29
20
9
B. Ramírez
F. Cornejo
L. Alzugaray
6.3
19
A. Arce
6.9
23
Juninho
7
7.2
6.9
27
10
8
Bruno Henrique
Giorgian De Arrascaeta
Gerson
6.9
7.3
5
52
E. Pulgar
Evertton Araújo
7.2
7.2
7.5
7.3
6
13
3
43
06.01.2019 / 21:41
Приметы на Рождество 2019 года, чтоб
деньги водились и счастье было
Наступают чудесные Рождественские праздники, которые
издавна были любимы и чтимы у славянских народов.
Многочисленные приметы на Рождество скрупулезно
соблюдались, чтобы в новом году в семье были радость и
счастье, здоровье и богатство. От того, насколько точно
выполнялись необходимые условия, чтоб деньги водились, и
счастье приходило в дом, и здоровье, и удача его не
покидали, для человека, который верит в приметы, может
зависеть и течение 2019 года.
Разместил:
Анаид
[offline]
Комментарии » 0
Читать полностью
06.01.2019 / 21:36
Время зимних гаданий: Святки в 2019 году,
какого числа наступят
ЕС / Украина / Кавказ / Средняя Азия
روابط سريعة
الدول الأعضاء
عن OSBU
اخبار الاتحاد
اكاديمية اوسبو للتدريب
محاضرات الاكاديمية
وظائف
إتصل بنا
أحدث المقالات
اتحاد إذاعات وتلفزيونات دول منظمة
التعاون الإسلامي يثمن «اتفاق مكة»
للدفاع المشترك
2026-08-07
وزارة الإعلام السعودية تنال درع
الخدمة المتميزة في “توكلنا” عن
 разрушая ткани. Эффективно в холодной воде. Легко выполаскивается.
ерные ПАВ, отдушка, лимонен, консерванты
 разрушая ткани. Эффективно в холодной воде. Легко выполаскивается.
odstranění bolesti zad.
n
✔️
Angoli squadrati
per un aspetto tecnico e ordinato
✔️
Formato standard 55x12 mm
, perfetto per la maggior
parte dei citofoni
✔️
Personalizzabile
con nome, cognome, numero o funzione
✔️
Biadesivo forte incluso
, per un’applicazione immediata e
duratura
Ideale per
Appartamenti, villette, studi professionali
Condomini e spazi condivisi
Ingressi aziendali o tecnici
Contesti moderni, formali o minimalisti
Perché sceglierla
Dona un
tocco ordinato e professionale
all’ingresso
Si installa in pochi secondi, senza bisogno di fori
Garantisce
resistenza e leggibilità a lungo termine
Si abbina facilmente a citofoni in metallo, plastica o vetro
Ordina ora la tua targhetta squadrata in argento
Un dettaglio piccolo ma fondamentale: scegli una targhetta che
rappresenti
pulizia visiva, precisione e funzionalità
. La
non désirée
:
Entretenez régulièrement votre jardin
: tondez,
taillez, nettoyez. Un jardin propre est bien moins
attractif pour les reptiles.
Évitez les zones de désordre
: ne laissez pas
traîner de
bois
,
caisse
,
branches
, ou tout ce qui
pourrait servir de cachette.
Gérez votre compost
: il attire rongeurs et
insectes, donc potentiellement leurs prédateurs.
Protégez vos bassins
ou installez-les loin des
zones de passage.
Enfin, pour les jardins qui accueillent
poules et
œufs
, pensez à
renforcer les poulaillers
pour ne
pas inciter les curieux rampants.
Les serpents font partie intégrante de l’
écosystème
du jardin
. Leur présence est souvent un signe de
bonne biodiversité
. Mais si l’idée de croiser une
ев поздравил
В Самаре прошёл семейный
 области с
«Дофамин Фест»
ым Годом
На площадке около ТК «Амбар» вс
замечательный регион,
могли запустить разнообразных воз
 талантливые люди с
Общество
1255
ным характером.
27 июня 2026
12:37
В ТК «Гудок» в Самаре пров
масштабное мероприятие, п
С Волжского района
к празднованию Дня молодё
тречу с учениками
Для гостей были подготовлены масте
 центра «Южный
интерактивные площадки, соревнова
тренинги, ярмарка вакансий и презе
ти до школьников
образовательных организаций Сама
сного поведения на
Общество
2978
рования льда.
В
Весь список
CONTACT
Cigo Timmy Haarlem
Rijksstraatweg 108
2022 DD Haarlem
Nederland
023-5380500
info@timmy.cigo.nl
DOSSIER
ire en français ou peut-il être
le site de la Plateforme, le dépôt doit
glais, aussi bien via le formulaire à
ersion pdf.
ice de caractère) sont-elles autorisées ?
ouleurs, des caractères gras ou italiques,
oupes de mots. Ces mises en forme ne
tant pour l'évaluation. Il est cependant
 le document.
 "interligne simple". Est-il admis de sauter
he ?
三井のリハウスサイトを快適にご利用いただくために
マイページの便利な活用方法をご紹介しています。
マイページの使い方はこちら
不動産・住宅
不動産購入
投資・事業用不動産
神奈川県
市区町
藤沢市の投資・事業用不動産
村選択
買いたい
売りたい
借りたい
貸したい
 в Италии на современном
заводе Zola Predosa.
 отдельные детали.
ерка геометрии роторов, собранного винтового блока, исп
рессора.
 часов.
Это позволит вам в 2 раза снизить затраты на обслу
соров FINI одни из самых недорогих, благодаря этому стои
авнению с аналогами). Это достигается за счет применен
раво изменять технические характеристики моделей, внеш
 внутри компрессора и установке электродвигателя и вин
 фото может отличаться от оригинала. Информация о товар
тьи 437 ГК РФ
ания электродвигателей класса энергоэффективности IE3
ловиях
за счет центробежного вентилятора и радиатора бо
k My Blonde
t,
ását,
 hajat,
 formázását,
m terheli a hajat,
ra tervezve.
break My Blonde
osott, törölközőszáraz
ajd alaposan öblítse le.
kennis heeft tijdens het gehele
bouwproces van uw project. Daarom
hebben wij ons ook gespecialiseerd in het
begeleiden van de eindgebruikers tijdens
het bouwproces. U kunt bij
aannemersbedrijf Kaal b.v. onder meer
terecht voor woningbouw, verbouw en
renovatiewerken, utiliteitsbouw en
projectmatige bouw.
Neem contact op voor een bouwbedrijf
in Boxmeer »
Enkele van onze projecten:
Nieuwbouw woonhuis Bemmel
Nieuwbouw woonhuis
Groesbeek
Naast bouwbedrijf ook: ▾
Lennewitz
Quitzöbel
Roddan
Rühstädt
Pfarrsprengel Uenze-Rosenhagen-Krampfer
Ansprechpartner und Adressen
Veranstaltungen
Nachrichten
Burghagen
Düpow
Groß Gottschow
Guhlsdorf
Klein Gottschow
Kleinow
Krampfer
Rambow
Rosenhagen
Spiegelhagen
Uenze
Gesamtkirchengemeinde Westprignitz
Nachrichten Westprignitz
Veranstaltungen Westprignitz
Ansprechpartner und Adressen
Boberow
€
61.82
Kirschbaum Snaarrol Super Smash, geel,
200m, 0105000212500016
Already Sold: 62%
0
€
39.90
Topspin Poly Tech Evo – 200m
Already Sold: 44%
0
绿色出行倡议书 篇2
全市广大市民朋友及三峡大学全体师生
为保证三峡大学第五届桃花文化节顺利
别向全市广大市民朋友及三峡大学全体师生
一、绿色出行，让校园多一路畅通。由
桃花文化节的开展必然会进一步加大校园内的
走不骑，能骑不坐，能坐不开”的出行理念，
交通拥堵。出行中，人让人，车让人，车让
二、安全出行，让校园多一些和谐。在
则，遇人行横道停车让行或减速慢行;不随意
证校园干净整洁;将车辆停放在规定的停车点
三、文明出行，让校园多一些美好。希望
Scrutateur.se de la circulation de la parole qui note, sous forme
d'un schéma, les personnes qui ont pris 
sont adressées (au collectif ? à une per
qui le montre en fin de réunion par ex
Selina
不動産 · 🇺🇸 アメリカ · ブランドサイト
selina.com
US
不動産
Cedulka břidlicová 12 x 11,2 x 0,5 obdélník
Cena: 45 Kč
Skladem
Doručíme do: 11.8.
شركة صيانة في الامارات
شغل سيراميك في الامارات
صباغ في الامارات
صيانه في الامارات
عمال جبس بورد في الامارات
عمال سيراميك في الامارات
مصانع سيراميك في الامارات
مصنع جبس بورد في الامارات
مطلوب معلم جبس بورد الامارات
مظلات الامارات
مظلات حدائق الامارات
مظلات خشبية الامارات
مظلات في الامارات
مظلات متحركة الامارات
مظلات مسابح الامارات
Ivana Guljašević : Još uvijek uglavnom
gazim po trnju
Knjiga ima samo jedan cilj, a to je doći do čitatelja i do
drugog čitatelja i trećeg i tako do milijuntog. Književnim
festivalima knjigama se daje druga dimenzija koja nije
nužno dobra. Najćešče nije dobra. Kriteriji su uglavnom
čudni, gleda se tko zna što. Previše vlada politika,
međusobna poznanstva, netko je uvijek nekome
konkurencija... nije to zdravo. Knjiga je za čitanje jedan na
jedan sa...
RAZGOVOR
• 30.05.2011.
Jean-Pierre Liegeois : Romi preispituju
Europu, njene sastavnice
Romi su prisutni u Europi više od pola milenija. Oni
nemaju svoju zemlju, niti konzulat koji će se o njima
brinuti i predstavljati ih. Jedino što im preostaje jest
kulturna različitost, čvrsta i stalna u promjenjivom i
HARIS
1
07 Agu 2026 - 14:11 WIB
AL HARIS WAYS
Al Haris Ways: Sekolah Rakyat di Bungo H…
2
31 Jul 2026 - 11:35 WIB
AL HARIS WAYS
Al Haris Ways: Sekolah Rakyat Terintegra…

——————————

Using the listing above, locate the lines that hold "voor" and copy each one.

terecht voor woningbouw, verbouw en
Neem contact op voor een bouwbedrijf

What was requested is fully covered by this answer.